**TASK TO CARRY OUT:** Reproduce the lines of the data word for word, beginning with the line that contains "Neutron Services specialise" and continuing through the last line of the data.

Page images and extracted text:
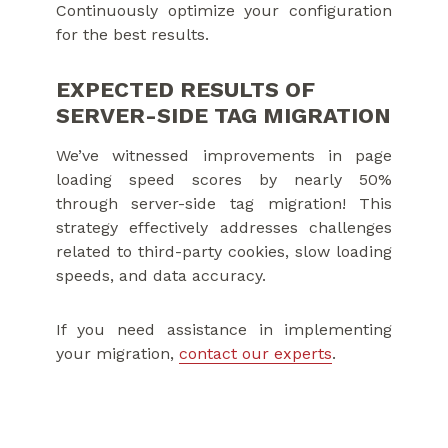
Continuously optimize your configuration
for the best results.
EXPECTED RESULTS OF
SERVER-SIDE TAG MIGRATION
We’ve witnessed improvements in page
loading speed scores by nearly 50%
through server-side tag migration! This
strategy effectively addresses challenges
related to third-party cookies, slow loading
speeds, and data accuracy.
If you need assistance in implementing
your migration,
contact our experts
.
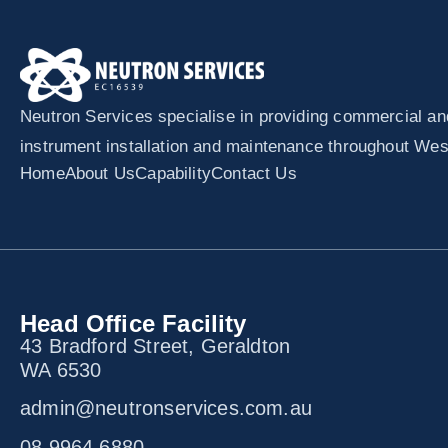
Neutron Services specialise in providing commercial and 
instrument installation and maintenance throughout West
Home
About Us
Capability
Contact Us
Head Office Facility
43 Bradford Street, Geraldton
WA 6530
admin@neutronservices.com.au
08 9964 6880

**WRITTEN RESPONSE:**
Neutron Services specialise in providing commercial and 
instrument installation and maintenance throughout West
Home
About Us
Capability
Contact Us
Head Office Facility
43 Bradford Street, Geraldton
WA 6530
admin@neutronservices.com.au
08 9964 6880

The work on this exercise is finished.